One area in which the Modi government’s first 100 days has brought absolutely no surprises is the policy on the Naxalites. Everything is as predicted, from increased militarisation to the vitiation of environmental protections.
What is extraordinary is not the continuity in policy between the UPA and the NDA, but how little the government has learnt from the past 10 years. Union home minister Rajnath Singh may think he can finish the Maoists in “3 years” by flooding Chhattisgarh with troops (one lakh by 2016), but he should recall that in March 2010, P Chidambaram had with equal hubris declared his government would solve the problem in “2-3 years”. Home ministry officials, who should have had a longer institutional memory than their ministers, have revived all the elements of a plan that led to the intensification of conflict in the first place, right down to community policing (the Salwa Judum and special police officers by another name, despite the Supreme Court ban) and the use of the Naga India Reserve Battalions in Chhattisgarh. Their cruelty between 2005-07 is hardly likely to ensure that villagers will now welcome them with open arms or information.

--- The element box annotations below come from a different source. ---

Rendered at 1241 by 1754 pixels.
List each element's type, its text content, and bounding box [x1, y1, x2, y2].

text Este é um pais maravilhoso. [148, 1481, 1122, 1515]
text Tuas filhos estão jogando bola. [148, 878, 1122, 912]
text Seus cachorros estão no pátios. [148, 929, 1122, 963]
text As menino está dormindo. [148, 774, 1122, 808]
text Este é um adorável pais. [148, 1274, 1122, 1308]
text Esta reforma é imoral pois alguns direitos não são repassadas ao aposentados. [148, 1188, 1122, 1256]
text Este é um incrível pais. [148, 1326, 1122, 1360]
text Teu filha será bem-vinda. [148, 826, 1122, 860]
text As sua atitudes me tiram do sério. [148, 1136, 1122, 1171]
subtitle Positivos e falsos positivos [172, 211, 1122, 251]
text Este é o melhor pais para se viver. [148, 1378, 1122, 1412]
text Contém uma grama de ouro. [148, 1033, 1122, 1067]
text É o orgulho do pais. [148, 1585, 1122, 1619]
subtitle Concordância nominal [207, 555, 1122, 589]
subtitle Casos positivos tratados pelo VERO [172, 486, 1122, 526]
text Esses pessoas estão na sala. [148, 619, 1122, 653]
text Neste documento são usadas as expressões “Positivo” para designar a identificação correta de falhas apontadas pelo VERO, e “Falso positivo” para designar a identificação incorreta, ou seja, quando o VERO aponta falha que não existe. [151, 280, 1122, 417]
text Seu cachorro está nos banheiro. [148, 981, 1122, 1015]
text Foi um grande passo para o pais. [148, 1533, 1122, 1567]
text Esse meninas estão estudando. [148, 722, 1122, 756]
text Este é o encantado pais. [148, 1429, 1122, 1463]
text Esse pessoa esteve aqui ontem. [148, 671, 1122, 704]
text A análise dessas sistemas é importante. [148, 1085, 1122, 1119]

Similarly, the invocation of the single IG/DIG command — with Punjab’s KPS Gill as a model — is like an open invitation to unchecked authority, starting with the posting of SRP Kalluri as IG Bastar range. Kalluri was posted out after a particularly egregious incident in 2011 — when 300 homes in Tadmetla and neighbouring villagers were burnt, people killed, and women raped by security forces. The fact that he has now been sent back suggests the State wants operations untrammelled by human rights, law and the Constitution. Over the past few months, villagers across Bastar have been complaining of repeated raids and arbitrary arrests, but there has been no media coverage.
Tadmetla in south Chhattisgarh is a perfect example of everything that is wrong with the country’s Naxalite policy. On August 15, the CRPF claimed to have achieved a major success by hoisting the national flag at the village, which is close to the spot where 76 CRPF men and eight Maoists were killed in an ambush in 2010.
They conveniently forgot that in 2011, after the attack on villagers, chief minister Raman Singh had visited the area and promised to (re)start the primary school there. He even offered the teacher’s job to one young man. Three years later, there is still no school, only a flag. The CBI has not submitted its findings on the incident to the Supreme Court despite being asked in 2011 to give a preliminary report within six weeks. As for the TP Sharma Commission set up by the state government, the malicious cross-examination of the villagers has given rise to fears that its aim is to exonerate the security forces. The villagers themselves continue to have an inexplicable faith in ‘justice’ as shown by the fact that over the past three years, they have been braving the 400 km journey back and forth from their village to Jagdalpur to depose on what happened. This year might have looked very different had we seen immediate redress instead of this attempt to destroy civilian morale; building schools instead of carpet security cover through the CRPF camps.
On Independence Day, Prime Minister Narendra Modi exhorted the Maoists to give up violence and turn to farming instead. However, it is precisely because the government will not let people farm in peace that they turn to the Maoists in the first place. The Maoists are still out there, not just on the strength of their violent methods or because people are scared of them, as the government claims, but also because they have distributed land and built ponds. The villagers may be tiring of conflict, but when all that the government offers them is a flag instead of schools, it is hardly a serious alternative. CG-net, a phone-in news service for adivasi areas, is full of people’s complaints about not being paid for MGNREGA work, hand-pumps not working, teachers not coming to school, etc. The gap between what people want and what the government is offering — more soldiers to push through mines and industries — could not be more glaring. As for the Maoist cadre, while surrenders may have increased, it is hard to distinguish this from government propaganda, especially when officers associated with the CRPF run their own racket in fake surrenders, as was reported from Jharkhand.
The only change from the so-called ‘security and development’ approach of the UPA regime, is the ‘securitise and communalise’ approach of the BJP and its associates, illustrated by the recent announcement that ‘non-Hindus’ would not be allowed into Bastar villages and the plan to develop Sangh parivar-scripted ‘local histories’ of adivasi areas. However, what the Congress style ‘secularists’ should remember is that they have also been culpable in destroying adivasi religion, by mining the hills and forests in which adivasi gods live.
Adivasi communities are ‘peoples’ and not ‘backward Hindus’ — with distinctive languages spoken by millions and distinctive faiths. It is precisely because of this that the Fifth Schedule of the Constitution mandates the governor to defend their laws and customs, including control over land and resources. If the governor is reduced to a mere political appointee, this is a direct attack on the separation of powers envisioned in the Fifth Schedule.
The saddest aspect of the current crisis is the silence with which the militarisation of adivasi areas is being received. Ultimately, what we have is not an anti-Maoist plan but an anti-adivasi plan since it is they who will bear the brunt of the government’s onslaught. The adivasis of this country have been abandoned by everybody, at least till the next major Maoist attack makes news for a couple of hours.